String expansion in bash with embedded quotes
Frage
Problem:
The following shell script code does not produce the expected result:
# MYSQL, MyUSER MyHost etc ... all defined above as normal
TARG_DB="zztest";
DB_CREATE="$($MYSQL -u $MyUSER -h $MyHOST -p$MyPASS -Bse 'create database $TARG_DB')";
Expected outcome:
A new database created with the name zztest
Actual outcome:
A new database created with the name $TARG_DB
Question:
How can this example code be changed such that $TARG_DB
is interpolated or expanded, giving the expected outcome?
Lösung
Because $TARG_DB
is within single quotes within the subshell, it's taken literally. Use double quotes there, they won't mess up the subshell. e.g.
$ tmp="a b c"
$ echo $tmp
a b c
$ echo $(echo $tmp)
a b c
$ echo $(echo "$tmp")
a b c
$ echo $(echo '$tmp')
$tmp
$ echo "$(echo '$tmp')"
$tmp
$ echo "$(echo "$tmp")"
a b c
Andere Tipps
Don't wrap it in single-quotes.
There is no need to quote the command substitution $()
so you can remove those and use double-quotes inside it.
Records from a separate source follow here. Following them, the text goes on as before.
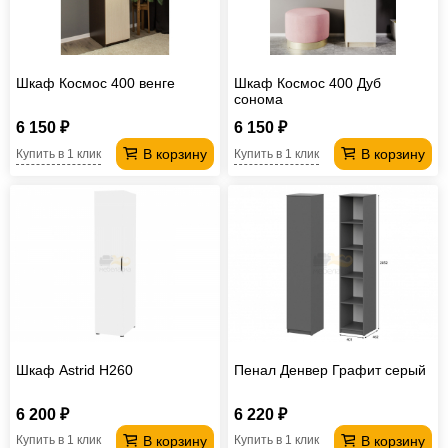
Шкаф Космос 400 венге
Шкаф Космос 400 Дуб
сонома
6 150 ₽
6 150 ₽
В корзину
В корзину
Купить в 1 клик
Купить в 1 клик
Шкаф Astrid H260
Пенал Денвер Графит серый
6 200 ₽
6 220 ₽
В корзину
В корзину
Купить в 1 клик
Купить в 1 клик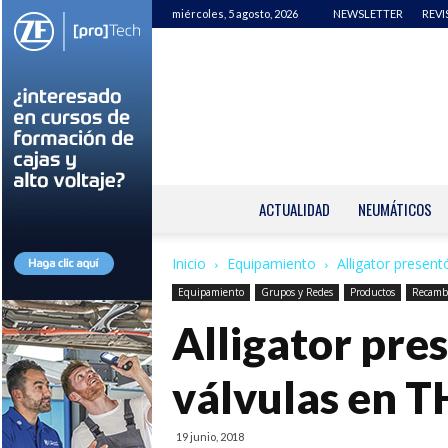
miércoles, 5 agosto, 2026
NEWSLETTER
REVI
ACTUALIDAD
NEUMÁTICOS
Inicio
Equipamiento
Alligator present
Equipamiento
Grupos y Redes
Productos
Recamb
Alligator pre
válvulas en 
19 junio, 2018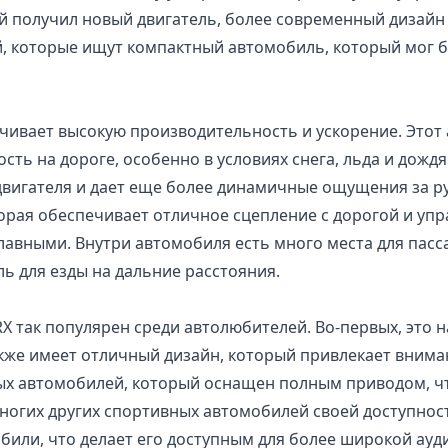
ый получил новый двигатель, более современный дизайн
, которые ищут компактный автомобиль, который мог 
чивает высокую производительность и ускорение. Этот
сть на дороге, особенно в условиях снега, льда и дож
вигателя и дает еще более динамичные ощущения за р
орая обеспечивает отличное сцепление с дорогой и уп
авными. Внутри автомобиля есть много места для пасса
ь для езды на дальние расстояния.
X так популярен среди автолюбителей. Во-первых, это
же имеет отличный дизайн, который привлекает вниман
ых автомобилей, который оснащен полным приводом, чт
многих других спортивных автомобилей своей доступнос
били, что делает его доступным для более широкой ау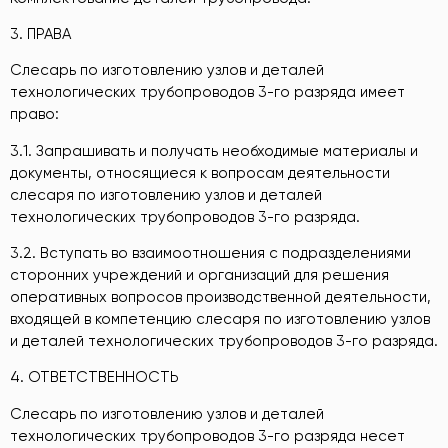
3. ПРАВА
Слесарь по изготовлению узлов и деталей
технологических трубопроводов 3-го разряда имеет
право:
3.1. Запрашивать и получать необходимые материалы и
документы, относящиеся к вопросам деятельности
слесаря по изготовлению узлов и деталей
технологических трубопроводов 3-го разряда.
3.2. Вступать во взаимоотношения с подразделениями
сторонних учреждений и организаций для решения
оперативных вопросов производственной деятельности,
входящей в компетенцию слесаря по изготовлению узлов
и деталей технологических трубопроводов 3-го разряда.
4. ОТВЕТСТВЕННОСТЬ
Слесарь по изготовлению узлов и деталей
технологических трубопроводов 3-го разряда несет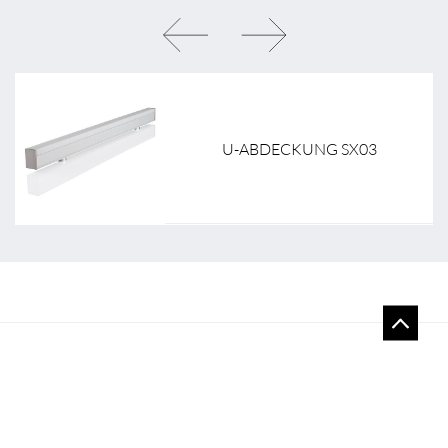
10
U-ABDECKUNG SX03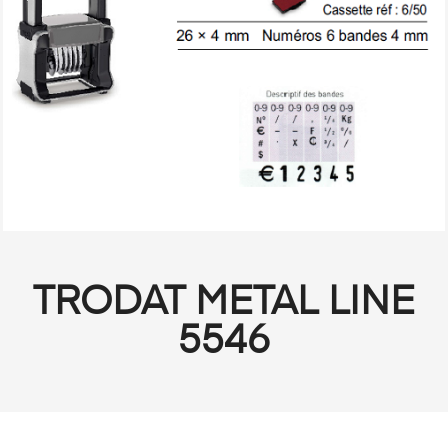
TRODAT METAL LINE
5546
DB_CREATE=$($MYSQL -u $MyUSER -h $MyHOST -p$MyPASS -Bse "create database $TARG_DB");
TARG_DB="zztest";
DB_CREATE="$(${MYSQL} -u ${MyUSER} -h ${MyHOST} -p${MyPASS} -Bse \"create database ${TARG_DB}\")";
The 'create database $TARG_DB'
part is wrong! Single quotes supress variable substitution in bash. MySQL "sees" the literal text "$TARG_DB" and creates a database with that name. Put your sql statement in double quotes.